» **What you have to do**: Give the count of lines in the records below that contain "shoulder", and say nothing more.
[[ Exercise material open ]]
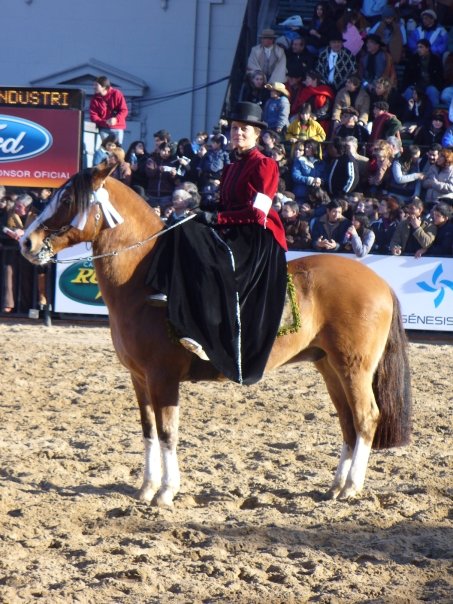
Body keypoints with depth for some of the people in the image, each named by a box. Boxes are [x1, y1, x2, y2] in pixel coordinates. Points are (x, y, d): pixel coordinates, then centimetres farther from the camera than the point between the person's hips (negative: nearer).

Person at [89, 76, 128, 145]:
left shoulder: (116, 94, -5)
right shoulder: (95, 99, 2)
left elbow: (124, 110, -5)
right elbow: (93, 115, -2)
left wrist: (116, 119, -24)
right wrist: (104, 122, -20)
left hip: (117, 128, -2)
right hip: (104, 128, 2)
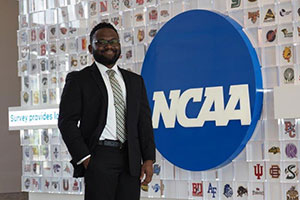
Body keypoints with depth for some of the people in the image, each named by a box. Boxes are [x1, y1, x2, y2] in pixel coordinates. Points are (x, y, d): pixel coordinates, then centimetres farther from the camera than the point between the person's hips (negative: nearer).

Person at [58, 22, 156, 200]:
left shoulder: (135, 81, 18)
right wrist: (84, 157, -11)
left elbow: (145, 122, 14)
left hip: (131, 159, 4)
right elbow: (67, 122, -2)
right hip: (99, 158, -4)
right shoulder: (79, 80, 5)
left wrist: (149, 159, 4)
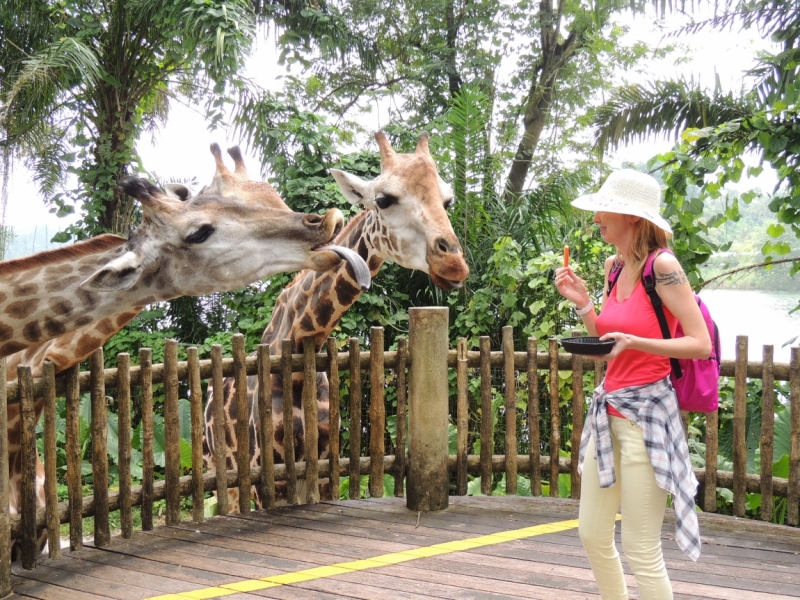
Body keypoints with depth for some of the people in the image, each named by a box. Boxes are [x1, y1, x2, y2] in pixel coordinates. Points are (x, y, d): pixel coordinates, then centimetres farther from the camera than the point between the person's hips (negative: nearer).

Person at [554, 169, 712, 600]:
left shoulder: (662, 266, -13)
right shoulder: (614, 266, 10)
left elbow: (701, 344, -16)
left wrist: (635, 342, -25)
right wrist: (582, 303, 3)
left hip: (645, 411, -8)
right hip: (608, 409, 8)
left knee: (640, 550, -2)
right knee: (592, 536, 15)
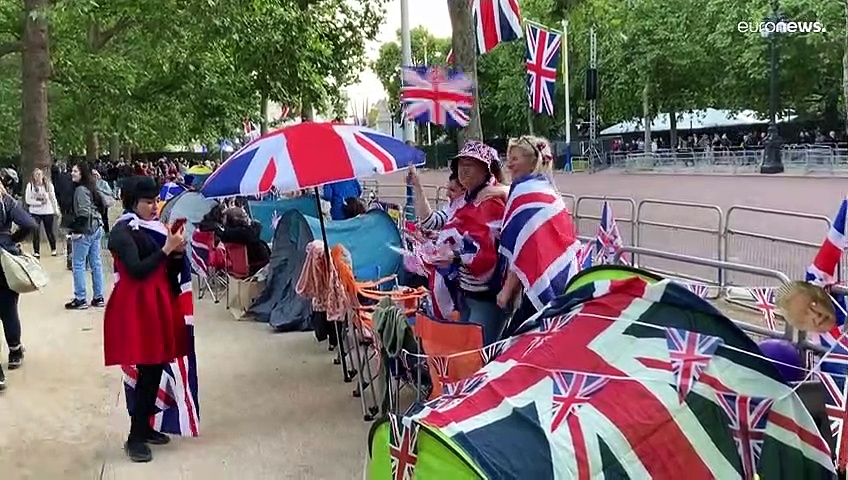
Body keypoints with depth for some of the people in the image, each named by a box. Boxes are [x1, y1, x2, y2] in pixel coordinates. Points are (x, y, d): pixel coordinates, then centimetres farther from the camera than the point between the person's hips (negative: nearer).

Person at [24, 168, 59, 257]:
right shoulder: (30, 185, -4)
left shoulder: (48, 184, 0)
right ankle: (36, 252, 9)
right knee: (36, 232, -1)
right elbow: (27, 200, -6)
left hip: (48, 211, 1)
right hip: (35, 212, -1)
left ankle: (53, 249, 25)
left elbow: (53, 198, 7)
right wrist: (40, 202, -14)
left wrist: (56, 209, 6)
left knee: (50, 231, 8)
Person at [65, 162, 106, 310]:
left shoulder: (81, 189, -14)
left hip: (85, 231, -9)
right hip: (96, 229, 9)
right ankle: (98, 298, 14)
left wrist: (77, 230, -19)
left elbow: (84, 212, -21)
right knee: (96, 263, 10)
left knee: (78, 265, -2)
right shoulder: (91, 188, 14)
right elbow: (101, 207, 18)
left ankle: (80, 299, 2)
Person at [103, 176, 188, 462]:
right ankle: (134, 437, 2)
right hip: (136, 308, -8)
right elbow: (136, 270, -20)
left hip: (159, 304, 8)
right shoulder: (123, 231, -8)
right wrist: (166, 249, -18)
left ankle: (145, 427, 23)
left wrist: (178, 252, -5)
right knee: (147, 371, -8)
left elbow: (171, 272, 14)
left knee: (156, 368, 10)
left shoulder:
[[ Exercise material closed ]]
» **Response to the exercise**: 12